Entries supplied section start
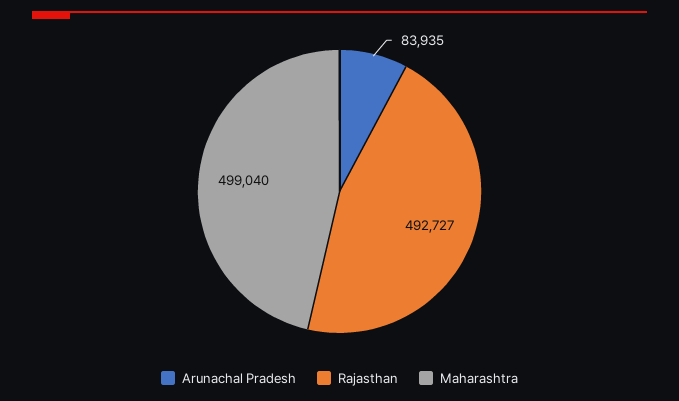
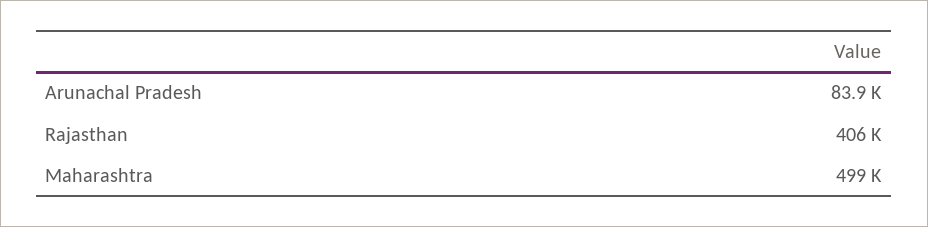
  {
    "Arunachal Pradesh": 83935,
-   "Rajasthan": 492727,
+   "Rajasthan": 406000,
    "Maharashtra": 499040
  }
Entries supplied section end
Entries supplied section start
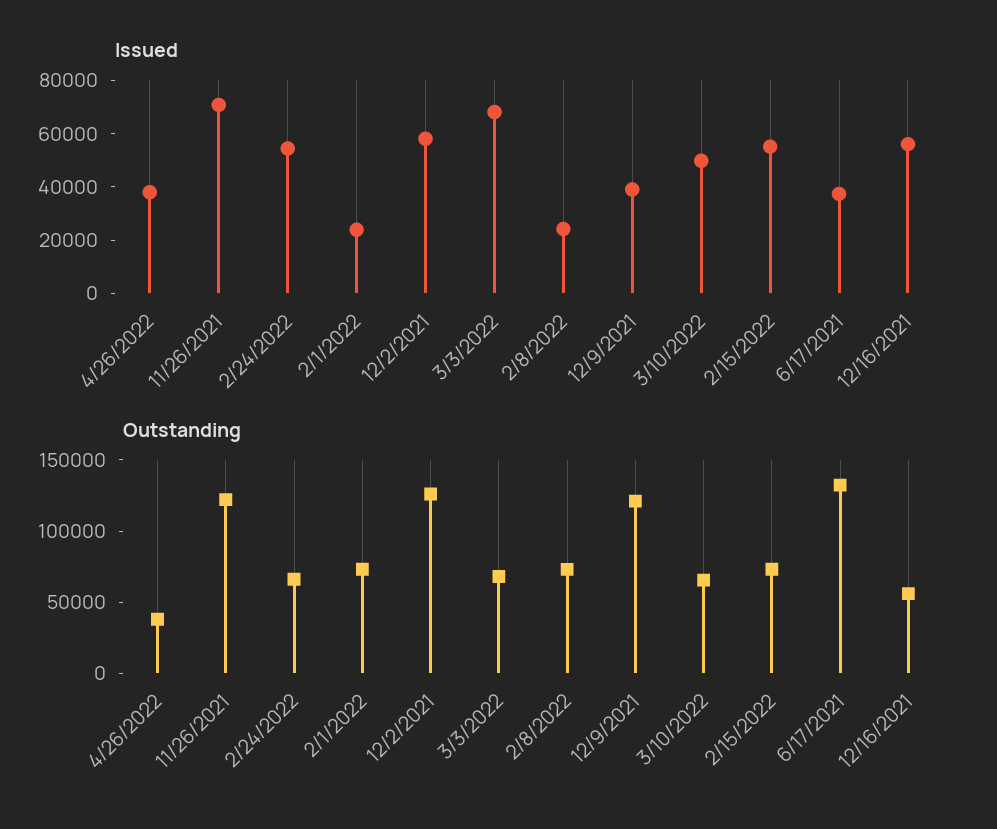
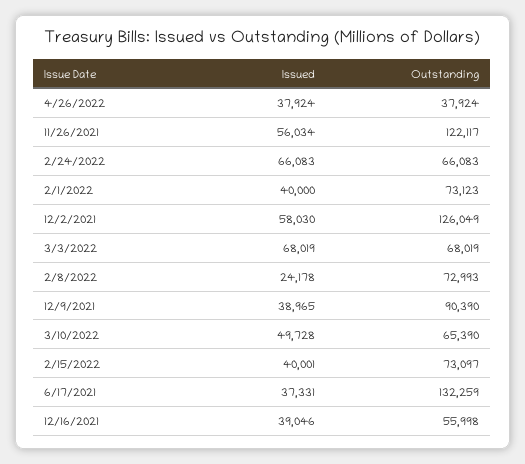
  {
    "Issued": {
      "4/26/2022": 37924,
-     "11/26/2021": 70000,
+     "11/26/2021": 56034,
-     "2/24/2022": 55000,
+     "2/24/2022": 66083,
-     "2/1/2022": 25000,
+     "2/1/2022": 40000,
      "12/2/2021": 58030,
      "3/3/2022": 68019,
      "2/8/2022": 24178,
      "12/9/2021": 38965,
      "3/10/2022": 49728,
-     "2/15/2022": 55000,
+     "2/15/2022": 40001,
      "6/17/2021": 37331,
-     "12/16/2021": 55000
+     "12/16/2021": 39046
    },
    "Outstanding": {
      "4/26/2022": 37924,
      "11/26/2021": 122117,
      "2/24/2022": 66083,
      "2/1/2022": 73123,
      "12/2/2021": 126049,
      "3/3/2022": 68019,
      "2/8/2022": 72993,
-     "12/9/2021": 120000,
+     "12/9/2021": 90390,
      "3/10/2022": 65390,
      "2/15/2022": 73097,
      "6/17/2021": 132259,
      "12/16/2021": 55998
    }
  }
Entries supplied section end
## [Problem description]
Tally the lines above that contain the word "Rajasthan", and reply with only the number.

## [Solved exercise]
2